No mainstream report I saw spoke about how awful it is that a person living in freedom would find such a morally loathsome man as Fidel Castro worthy of being loved.
Nor is Guillen alone. Robert Redford and many other Hollywood luminaries have regularly visited Cuba and dined with Castro. Indeed, the baseball commissioner himself sat next to Castro when the Baltimore Orioles visited Havana some years ago.
Are all these people — in baseball, in Hollywood, and in politics (members of the Congressional Black Caucus were glowing in their assessments of Castro after visiting with him, while refusing to meet with black Cuban dissidents) — bad people?
No. Rather, most are decent people who have been poisoned by Leftism.

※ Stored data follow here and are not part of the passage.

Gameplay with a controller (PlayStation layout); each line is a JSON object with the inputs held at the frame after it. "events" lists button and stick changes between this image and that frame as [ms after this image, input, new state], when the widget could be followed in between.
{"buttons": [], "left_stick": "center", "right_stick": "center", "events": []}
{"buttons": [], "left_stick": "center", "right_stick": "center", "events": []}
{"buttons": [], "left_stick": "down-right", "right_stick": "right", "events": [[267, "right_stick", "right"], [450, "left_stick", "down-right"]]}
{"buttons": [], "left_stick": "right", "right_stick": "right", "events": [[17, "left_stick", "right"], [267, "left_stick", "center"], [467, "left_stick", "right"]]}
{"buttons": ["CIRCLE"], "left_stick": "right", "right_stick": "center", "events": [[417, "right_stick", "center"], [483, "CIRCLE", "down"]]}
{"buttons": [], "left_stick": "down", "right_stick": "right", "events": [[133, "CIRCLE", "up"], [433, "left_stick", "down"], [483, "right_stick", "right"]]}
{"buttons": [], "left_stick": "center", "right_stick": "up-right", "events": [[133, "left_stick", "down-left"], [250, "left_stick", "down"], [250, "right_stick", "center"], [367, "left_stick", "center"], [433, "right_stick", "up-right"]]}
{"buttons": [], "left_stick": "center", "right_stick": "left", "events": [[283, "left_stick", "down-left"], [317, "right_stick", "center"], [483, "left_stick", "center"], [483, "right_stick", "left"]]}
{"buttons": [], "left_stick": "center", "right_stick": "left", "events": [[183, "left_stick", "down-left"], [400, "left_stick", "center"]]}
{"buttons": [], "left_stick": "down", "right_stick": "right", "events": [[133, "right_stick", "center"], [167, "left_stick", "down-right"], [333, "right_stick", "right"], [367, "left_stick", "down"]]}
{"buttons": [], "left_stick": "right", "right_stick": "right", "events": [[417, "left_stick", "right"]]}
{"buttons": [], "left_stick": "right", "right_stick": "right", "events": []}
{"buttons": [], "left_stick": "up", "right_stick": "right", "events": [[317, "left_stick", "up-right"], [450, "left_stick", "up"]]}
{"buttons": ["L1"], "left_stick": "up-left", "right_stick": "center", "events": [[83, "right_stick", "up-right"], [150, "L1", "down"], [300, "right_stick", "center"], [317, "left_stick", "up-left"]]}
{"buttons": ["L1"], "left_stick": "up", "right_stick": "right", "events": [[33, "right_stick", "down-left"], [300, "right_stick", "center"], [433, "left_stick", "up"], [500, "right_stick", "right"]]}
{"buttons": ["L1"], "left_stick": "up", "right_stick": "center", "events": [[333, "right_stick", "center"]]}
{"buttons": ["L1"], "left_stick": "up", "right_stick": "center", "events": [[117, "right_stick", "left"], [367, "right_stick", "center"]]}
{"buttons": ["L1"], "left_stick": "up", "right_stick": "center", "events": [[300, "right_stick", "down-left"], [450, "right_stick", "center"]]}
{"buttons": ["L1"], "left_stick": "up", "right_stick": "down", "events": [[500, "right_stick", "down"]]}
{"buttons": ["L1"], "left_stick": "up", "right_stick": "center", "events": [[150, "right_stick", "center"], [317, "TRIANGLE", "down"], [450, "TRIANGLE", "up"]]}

Leftism affects everyone who has drunk at its well. As I have previously noted, how else can one explain Thomas Friedman, a decent man and an identifying Jew, who nevertheless offered a classic anti-Semitic libel when he wrote that when the members of the United States Congress gave Israeli prime minister Benjamin Netanyahu a standing ovation, “That ovation was bought and paid for by the Israel lobby”?
Americans of every background should be as repulsed as Cuban Americans when a public figure announces that he loves Fidel Castro. And only when that day arrives will we be able to say that Leftism no longer dominates America’s moral life.